There can be no dispute, if the New York Times article is true, that the administration quickly acted to quash wrongdoing in the I.R.S. spending scandal years before the investigation by T.I.G.T.A. was completed.  In the I.R.S. conservative targeting scandal the administration told the general public that the “cardinal” rule is to do absolutely nothing until the T.I.G.T.A. investigation is completed.

It seems to me that the actions by the White House in response to the I.R.S. spending scandal clearly violated the “cardinal” rule as espoused by Jay Carney.  This could suggest many things.  Jay Carney should be asked to comment on the contradictions.

*T.I.G.T.A. stands for the United States Treasury General for Tax Administration.  They are the federal watchdog agency for the I.R.S.  Here is their website.

Abolish the IRS?

Senator Ted Cruz says that he wants to abolish the IRS.  I wholeheartedly agree. Unfortunately, there are a lot of people who are very invested in the current tax system.  They are entrenched interests.  They will argue that we just need to reform the IRS.  Take this Bloomberg article as a prime example.  Nobody wants to turn off the spigot.  If we can’t even get rid of a temporary assistance program what luck will we have getting rid of an agency with over 90,000 employees and many people not employed by the IRS that benefit from the complex rules?

Don’t get me wrong, I think the tax laws should be written on less than 10 pages of paper.  A tax return should be a one page document.  However, government creates interesting bedfellows.  The IRS has a gigantic bed.

IRS Hearings Continue

I’ve now watched the latest House Appropriations Subcommittee’s hearing on the IRS scandal.  My instant reactions are reflected on my twitter feed.  I have put some thought into what happened today at the hearing and my reactions are not groundbreaking.

Lois Lerner first let the cat out of the bag on about May 10, 2013.  Today, June 3, 2013 the acting commissioner, whose been on the job since May 22, 2013, still can’t even state a single name when asked who was responsible.  It doesn’t inspire confidence.

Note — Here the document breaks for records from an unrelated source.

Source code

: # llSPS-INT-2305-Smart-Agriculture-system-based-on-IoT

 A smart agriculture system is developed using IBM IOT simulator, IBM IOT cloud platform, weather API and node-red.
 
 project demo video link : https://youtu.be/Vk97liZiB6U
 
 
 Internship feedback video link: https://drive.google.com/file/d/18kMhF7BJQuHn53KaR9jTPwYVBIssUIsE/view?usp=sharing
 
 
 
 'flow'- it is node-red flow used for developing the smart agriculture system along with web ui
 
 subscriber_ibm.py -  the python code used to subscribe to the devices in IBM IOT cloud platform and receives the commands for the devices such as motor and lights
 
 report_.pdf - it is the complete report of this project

Also, a really pernicious problem.  The President and all of his defenders kept claiming that a real scandal would have been if the President was somehow aware that there was an ongoing investigation by the Inspector General before the public knew.  Let’s put aside whether he knew and whether there is any functional difference between his chief of staff’s knowledge and the President’s knowledge.  It seems obvious to anybody paying attention that IRS employees can partake in wholesale ideological warfare for something like two years at least.  There is a real difference between the administration being apprised of an investigation and stopping the behavior as opposed to being apprised of an investigation and improperly influencing the investigation.

If there aren’t serious and lasting consequences for their behavior then there will be a real risk of a loss of trust between the Government and the people.  We must remember that our government is of, by, and for the people.  When that government attacks those that it serves it violates a solemn trust.

What set us apart from every other country in the world when we were formed was the institutionalization of the idea that the government operates only with the consent of the governed.  It was the institutionalization of the idea that the people retain certain rights that the government cannot violate.  These actions go to the heart of that principle.  It should really have us examine all of these laws that restrict the right of the freedom of speech.  Many of our campaign finance laws should fail under this principle.